Костя вырвал чистый листок из ученической тетради, положил на него письмо, сложил треугольником и заклеил печеной картошкой, которую приготовил заранее. Затем старательно написал адрес и понес в штаб для отправки. Посылая это письмо, Костя не знал, что именно оно попадет в руки матери. Не знал Костя и того, что ответа на свое письмо он не получит…
Последние дни нашего пребывания на Уборти прошли особенно бурно. Проводились партийные и комсомольские собрания. Яков Григорьевич Панин, который теперь являлся секретарем партийной комиссии, и помощник комиссара по комсомолу Миша Андросов все время находились в подразделениях. На собраниях и в личных беседах с партизанами рассказывали о важности выполнения задачи и трудностях предстоящего рейда. Мы догадывались, куда нас поведут Ковпак и Руднев. Но никто не знал, какими путями.

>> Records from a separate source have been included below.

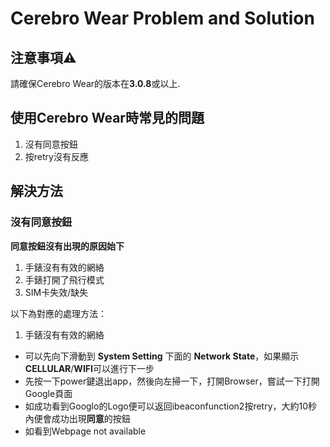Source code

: # Cerebro Wear Problem and Solution

## 注意事項⚠️
請確保Cerebro Wear的版本在**3.0.8**或以上.


## 使用Cerebro Wear時常見的問題
1. 沒有同意按鈕
2. 按retry沒有反應

## 解決方法
### 沒有同意按鈕
**同意按鈕沒有出現的原因始下**
1. 手錶沒有有效的網絡
2. 手錶打開了飛行模式
3. SIM卡失效/缺失

以下為對應的處理方法：
1. 手錶沒有有效的網絡
  - 可以先向下滑動到 **System Setting** 下面的 **Network State**，如果顯示**CELLULAR**/**WIFI**可以進行下一步
  - 先按一下power鍵退出app，然後向左掃一下，打開Browser，嘗試一下打開Google頁面
  - 如成功看到Googlo的Logo便可以返回ibeaconfunction2按retry，大約10秒內便會成功出現**同意**的按鈕
  - 如看到Webpage not available
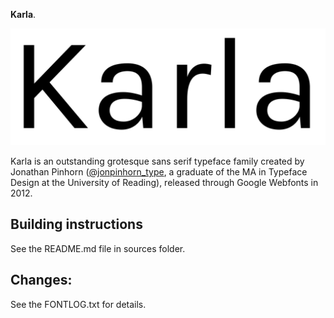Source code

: **Karla**. 

![Sample of Karla.](documentation/image1.png)

Karla is an outstanding grotesque sans serif typeface family created by Jonathan Pinhorn ([@jonpinhorn_type](http://twitter.com/jonpinhorn_type), a graduate of the MA in Typeface Design at the University of Reading), released through Google Webfonts in 2012.

## Building instructions

See the README.md file in sources folder.

## Changes:

See the FONTLOG.txt for details.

Выведенный из моего подчинения взвод конных разведчиков был развернут в эскадрон. Командиром назначен Ленкин, старшиной – Костя Руднев. Кав-эскадрон предполагалось использовать для ведения разведки и внезапных налетов на вражеские гарнизоны. Это был своего рода постоянный подвижный резерв в руках командира соединения. С созданием кав-эскадрона значительно облегчалась деятельность разведчиков.
Чтобы завести противника в заблуждение, в целях конспирации наше соединение переименовано в воинскую часть 00117. При встрече с партизанами других отрядов и местными жителями запрещалось называть фамилии командиров и комиссаров отрядов. Рекомендовалось обращаться к ним по воинскому званию и должности. Конечно, в Полесье такие меры своей цели не достигали. Наше соединение было хорошо известно не только партизанам, но и местным жителям. Это [375] должно было сыграть свою роль с выходом из партизанского края.
Чтобы предотвратить проникновение в отряд вражеских шпионов, новичков брали под особое наблюдение.
В рейд нас провожали Демьян Сергеевич Коротченко, Тимофей Амвросьевич Строкач и командиры отрядов, которые оставались в Полесье. С ними рядом на обочине дороги стояли Ковпак и Руднев и с гордостью смотрели на проходящие мимо подразделения.
Демьян Сергеевич в левой руке держит фуражку, а правую поднял над головой и приветливо машет на прощание.
– Счастливого пути и боевых удач, лихие разведчики!
За разведкой почти на пять километров вытянулась колонна в тысячу восемьсот человек, при восьми орудиях, сорока минометах, ста пятидесяти пулеметах, трехстах десяти подводах и шестистах восьмидесяти лошадях.
Не успело пройти возбуждение от торжественных проводов на Уборти, как жители Глушкевичей устроили партизанам не менее торжественную встречу. И тут помпохозу Павловскому пришла гениальная мысль: освободить обоз от излишнего груза. Он приказал все запасное трофейное имущество передать жителям Глушкевичей, которые лишились всего от пожаров. Старшины старательно перетряхивали содержимое хозяйственных повозок, извлекали оттуда одежду, белье, обувь и передавали населению. Женщины с благодарностью принимали помощь партизан.